Exercise prompt: Please give back each entry below unaltered, leaving the pictures out.

Data extract:
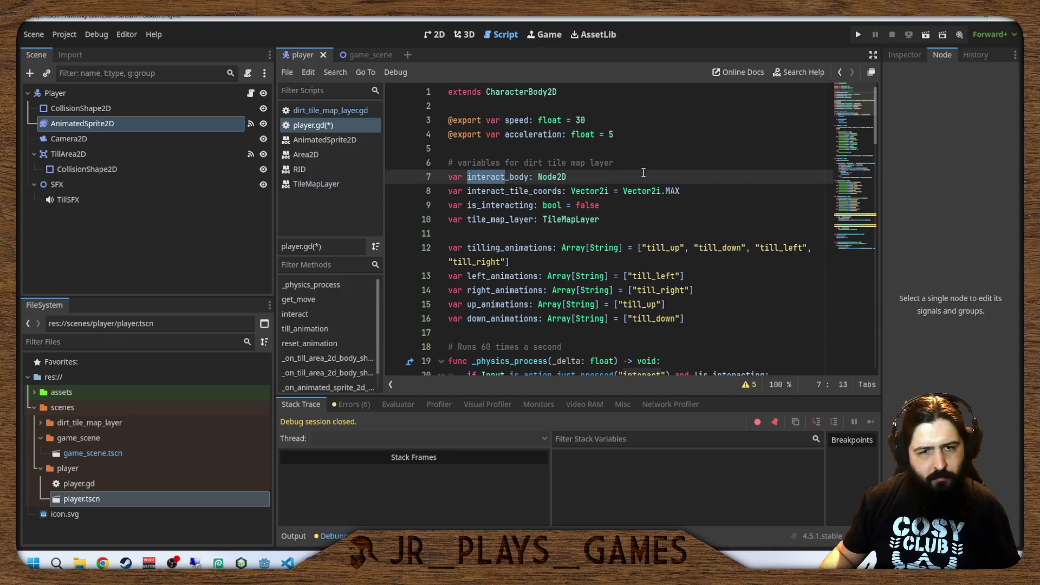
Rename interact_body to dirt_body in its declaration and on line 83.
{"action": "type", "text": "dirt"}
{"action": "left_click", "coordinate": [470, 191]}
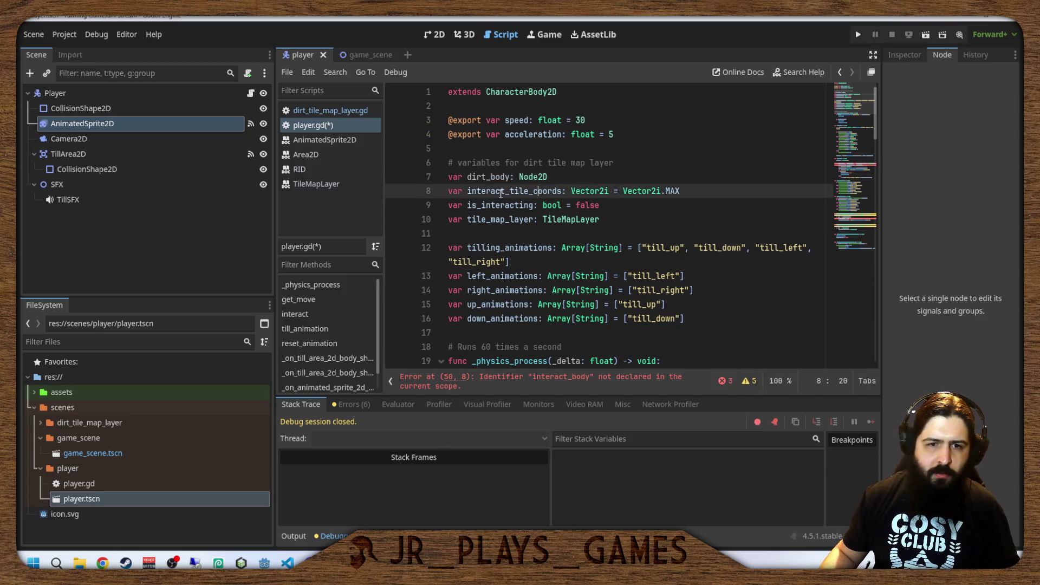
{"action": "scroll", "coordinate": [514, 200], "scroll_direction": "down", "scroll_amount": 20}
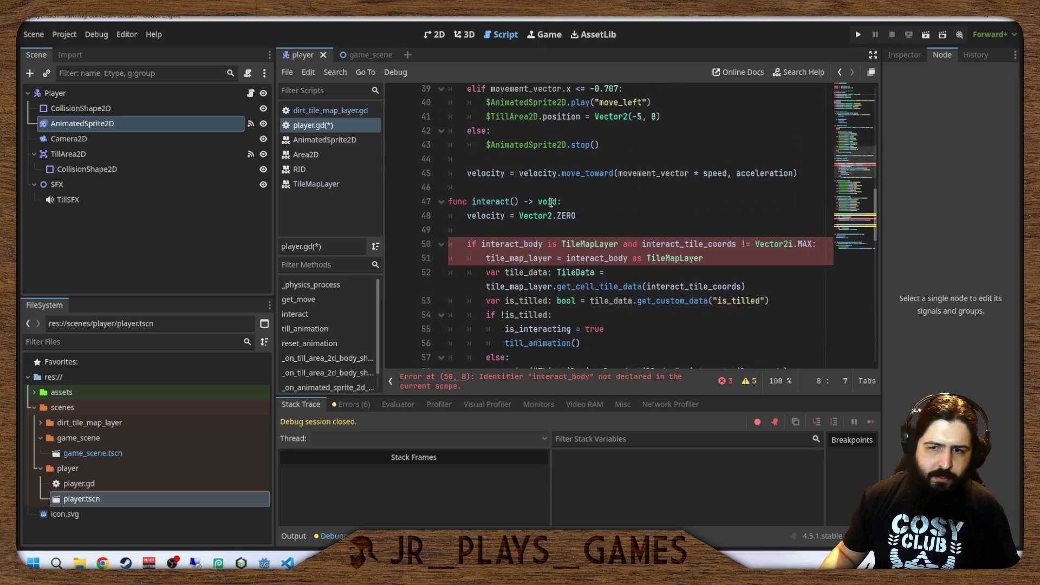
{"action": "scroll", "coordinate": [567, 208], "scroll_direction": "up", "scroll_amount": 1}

Solution to the problem:
Rename interact_body to dirt_body in its declaration and on line 83.
{"action": "type", "text": "dirt"}
{"action": "left_click", "coordinate": [470, 191]}
{"action": "scroll", "coordinate": [514, 200], "scroll_direction": "down", "scroll_amount": 20}
{"action": "scroll", "coordinate": [567, 208], "scroll_direction": "up", "scroll_amount": 1}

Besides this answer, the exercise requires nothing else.